The History of the Decline and Fall of the Roman Empire
It was lately brought to my attention that I had neglected the works of Mr. Edward Gibbon: an author no less celebrated for the felicity of his language, than for the depth of his scholarship. In that happy marriage may be seen the fons et origo of the twinned streams of the historian’s art. Mr. Gibbon’s sedulous reliance on ancient sources, combined with his earnestness to profess a thesis of cause and effect, have distinguished him as the Father of academic history; but it is no less true, that in making of his inchoate materials a finished body, he may with equal justice be nominated as the Father of narrative, or popular, history: which glories less in the dry and stable skeleton of Theory, than in the lively sinew of Story. I consider that it adds some lustre to these laurels to note that the work is the model for one of the grandest of the science-fiction epics, viz. the Foundation series of the noted Dr. Asimov.
It is not necessary to accept uncritically Gibbon’s inferences, to admire his methods. Modern scholars may deny that a spirit universally tolerant existed among the Pagans; they may decline to fix the entire weight of the decay of Empire upon one or two causes; they may deprecate the lack of weight given to oeconomical arguments. It is nonetheless worthy of remark, that in debating the specific conclusions, modern historians make use of the identical tools, that Gibbon has espoused: a disinterested spirit of enquiry; a reliance upon primary sources; a sceptical eye towards partiality; and a fixed devotion to the veridical, over the fabulous. I must particularly admire his technique in selecting, from sources stained with prejudice and bigotry, those facts least creditable to their authors.
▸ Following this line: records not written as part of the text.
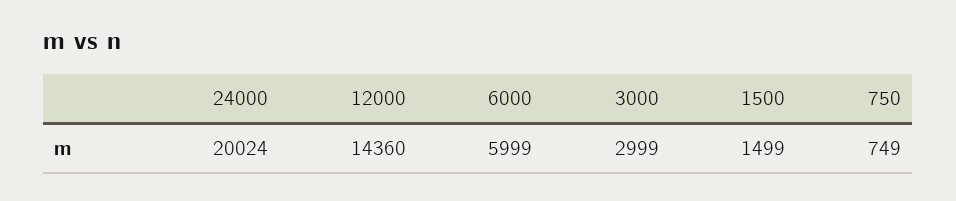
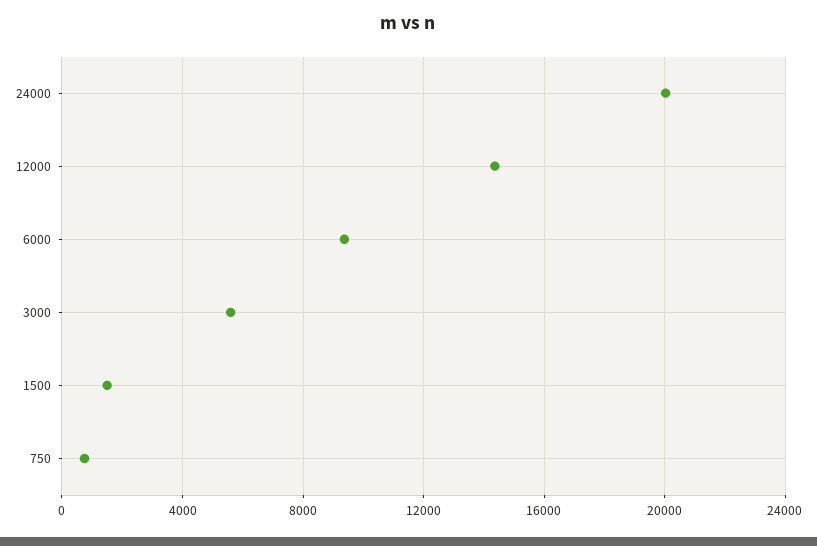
  {
    "24000": 20024,
    "12000": 14360,
-   "6000": 5999,
+   "6000": 9500,
-   "3000": 2999,
+   "3000": 5500,
    "1500": 1499,
    "750": 749
  }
The present author, it is true, enjoyed the advantages of a limited audience. Any person disposed to read his opus might be presumed to possess a respectable acquaintance with Classical antiquity, and to therefore regard with easy familiarity a passing reference to Tarquinius Superbus, and nod sagely at the mention of Domitian’s crimes. The evolutions of above two centuries have broadened the reach, even as they have perhaps lessened the depth, of the curriculum. The occasional and modest student of Roman history, into which category I should place myself, will have no difficulty with Mr. Gibbon’s general thesis, though he may be mildly perplexed by a name or an event half-remembered. A reader whose familiarity with the aera is more doubtful will be correspondingly more gratified if he has at his elbow some general scheme of the Republic and early Empire. This will at the least mitigate, if it does not entirely excuse, Gibbon’s inexplicable disinclination to include dates in his otherwise admirable design.
It is true as well that the narrative impetus of Gibbon’s opus flags somewhat in its latter chapters. The evolutions of the Roman polity give way to the monotonous convulsions of Byzantium, which insensibly degenerate into an endless round of riot, rebellion, and the putting out of eyes. The opposite of a slave is a free citizen, and an edifying contrast can be drawn between those states; but the opposite of a fanatick is too often merely another fanatick. Only in his closing chapters, as the final doom of Constantinople approaches, does Gibbon escape from the stagnant pool of the Grecian Empire, which in synopsis appears as a long-drawn shambles, interrupted by brief bursts of competence.
It remains for me only to remark, that Rome and Byzantium alike must blush with respect to the philosophical clime (known latterly as the Enlightenment) which in its nativity both informed, and was informed by, Gibbon’s masterpiece. The fathers of the present Republic have profited by the example of its antique predecessor. In their deliberations they were deeply anxious to avoid the perils of faction; but it is rather the law of succession, wherein the pupils have most clearly surpassed their teacher. A state in which absolute power is held by a permanent tenancy must inevitably excite the flagitious ambition of those able or avaricious men who stand near, yet below, the purple. In the present constitution the fever permits of an easy remedy. The mere passage of four, or five, or ten years, occasions the regular and predictable alteration of the regime; the would-be usurper chooses rather to bide his time; the injuries of the base or foolish leader are perforce limited; and the dreary and profitless cycle of rebellion and repression, of virtuous and vicious monarchs, is thereby broken. It is surely no coincidence that Rome’s meridian came under those emperors who preferred the surety of adopted merit, over the hazard of paternity, in fixing their successors. The terminus of this salutary practice forms the first, and not the least, of the misfortunes attendant upon the accession of Commodus. Had it become universal and customary, Rome might yet survive.